This episode comes from an early review of Alter’s book, which hits stores today. The book sets out to explain how Obama went from a 2010 midterm whipping at the hands of Republicans to a successful 2012 re-election bid. While a worthy subject, the bigger question (and the one with implications for the nation) deals with the inability of a Democratic president and Republican members of Congress to find common ground.
When Obama took office in early 2009, the economy was in awful shape. Americans suffering in the middle of the Great Recession needed immediate help from their government.
Yet, Republicans immediately made a show of wanting to end Obama’s presidency after one term (“the most important thing we want to achieve,” in the words of Mitch McConnell, the top Republican in the Senate).
From the start, Obama could not break through the wall of inaction. Was he incapable of granting the Republicans a brand of Washington duality — allowing them to (a.) talk tough and (b.) quietly negotiate at the same time?
Washington observers have cited any number of former chief executives — Bill Clinton, Ronald Reagan, Lyndon Johnson — as positive examples of how a president can cajole, bargain, harass or charm the loyal opposition to the bargaining table. Invite them to the White House, the pundits advise, wine ‘em, dine ‘em, make ‘em feel special. No matter what, don’t take all the rhetoric personal.
Whether Obama has thick skin or thin skin or whether he lacks the warm personality to persuade the opposition to drop its guard, it’s obvious he hasn’t been able to bridge the divide.

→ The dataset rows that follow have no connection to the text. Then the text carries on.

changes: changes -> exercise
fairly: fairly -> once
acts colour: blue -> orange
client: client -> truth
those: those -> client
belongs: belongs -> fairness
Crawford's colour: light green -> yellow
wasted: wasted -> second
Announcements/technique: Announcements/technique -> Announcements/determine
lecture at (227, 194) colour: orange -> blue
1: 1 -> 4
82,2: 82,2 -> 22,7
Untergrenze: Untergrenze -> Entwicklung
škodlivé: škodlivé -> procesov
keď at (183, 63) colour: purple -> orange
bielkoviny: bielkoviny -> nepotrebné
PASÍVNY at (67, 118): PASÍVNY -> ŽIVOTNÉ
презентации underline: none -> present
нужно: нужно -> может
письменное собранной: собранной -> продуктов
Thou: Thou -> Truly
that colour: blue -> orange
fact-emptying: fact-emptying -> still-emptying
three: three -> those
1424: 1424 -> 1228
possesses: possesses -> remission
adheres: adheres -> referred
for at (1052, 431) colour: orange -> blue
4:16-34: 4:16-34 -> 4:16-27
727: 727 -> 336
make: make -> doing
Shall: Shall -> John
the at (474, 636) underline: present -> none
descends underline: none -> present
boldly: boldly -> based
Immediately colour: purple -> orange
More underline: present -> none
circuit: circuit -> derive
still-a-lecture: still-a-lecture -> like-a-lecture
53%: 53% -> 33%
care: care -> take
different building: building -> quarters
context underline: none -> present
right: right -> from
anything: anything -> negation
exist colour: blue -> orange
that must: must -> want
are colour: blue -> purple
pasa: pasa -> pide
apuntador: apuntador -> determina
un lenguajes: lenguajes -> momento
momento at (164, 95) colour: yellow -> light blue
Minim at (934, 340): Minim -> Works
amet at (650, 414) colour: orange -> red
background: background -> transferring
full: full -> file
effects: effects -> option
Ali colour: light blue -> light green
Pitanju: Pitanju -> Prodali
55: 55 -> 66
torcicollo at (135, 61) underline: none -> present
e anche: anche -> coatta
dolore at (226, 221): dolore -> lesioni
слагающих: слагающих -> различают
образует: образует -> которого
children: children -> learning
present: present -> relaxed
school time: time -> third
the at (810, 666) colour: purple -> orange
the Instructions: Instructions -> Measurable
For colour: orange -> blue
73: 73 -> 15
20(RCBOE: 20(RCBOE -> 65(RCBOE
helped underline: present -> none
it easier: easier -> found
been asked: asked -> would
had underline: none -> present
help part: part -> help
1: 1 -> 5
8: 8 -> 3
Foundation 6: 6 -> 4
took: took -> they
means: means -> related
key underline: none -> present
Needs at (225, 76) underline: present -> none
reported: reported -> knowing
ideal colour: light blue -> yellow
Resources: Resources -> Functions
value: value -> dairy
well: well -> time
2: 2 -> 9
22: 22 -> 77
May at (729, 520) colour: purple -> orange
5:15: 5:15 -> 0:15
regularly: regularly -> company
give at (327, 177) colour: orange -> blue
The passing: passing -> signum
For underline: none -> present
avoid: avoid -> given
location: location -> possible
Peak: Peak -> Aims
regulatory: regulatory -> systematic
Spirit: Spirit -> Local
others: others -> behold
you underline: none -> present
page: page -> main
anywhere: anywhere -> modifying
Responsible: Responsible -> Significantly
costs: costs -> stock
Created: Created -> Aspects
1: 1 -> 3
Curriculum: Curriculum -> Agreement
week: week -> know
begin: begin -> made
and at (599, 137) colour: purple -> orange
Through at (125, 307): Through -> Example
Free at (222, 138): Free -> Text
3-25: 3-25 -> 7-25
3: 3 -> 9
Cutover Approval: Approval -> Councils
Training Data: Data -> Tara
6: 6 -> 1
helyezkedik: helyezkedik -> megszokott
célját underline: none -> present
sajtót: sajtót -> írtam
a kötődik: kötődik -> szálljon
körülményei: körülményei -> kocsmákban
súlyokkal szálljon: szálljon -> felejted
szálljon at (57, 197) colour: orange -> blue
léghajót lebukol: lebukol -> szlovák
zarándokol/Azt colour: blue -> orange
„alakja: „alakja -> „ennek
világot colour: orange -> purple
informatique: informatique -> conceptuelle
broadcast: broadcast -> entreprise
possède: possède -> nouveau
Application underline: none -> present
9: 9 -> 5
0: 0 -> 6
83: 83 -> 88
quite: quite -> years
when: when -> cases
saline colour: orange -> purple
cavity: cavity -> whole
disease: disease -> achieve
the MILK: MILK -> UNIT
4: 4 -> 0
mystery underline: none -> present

Some observers note that Republican opposition may be doing more than merely playing to the cameras. The constituents who voted those Republicans into Congress possess a genuine dislike of Obama; hatred may be a better word. Polling consistently shows that Republican intensity is at such a fever pitch that even four-plus years into his presidency Obama is still considered an illegitimate occupant of the White House. Given this, few Republicans are willing to sell bipartisanship to the folks back home. As House Speaker John Boehner, R-Ohio, made clear in a 60 Minutes interview in 2010, compromise is a dirty word.
The silver lining in this cloud, if there is one, is that the nation is no less challenged than it was when Obama became the 44th U.S. president. Republicans and Democrats don’t lack for incentives to work together to tackle employment, the economy, the future of energy production or climate change, to cite a few examples. They do lack grassroots pressure to get them moving.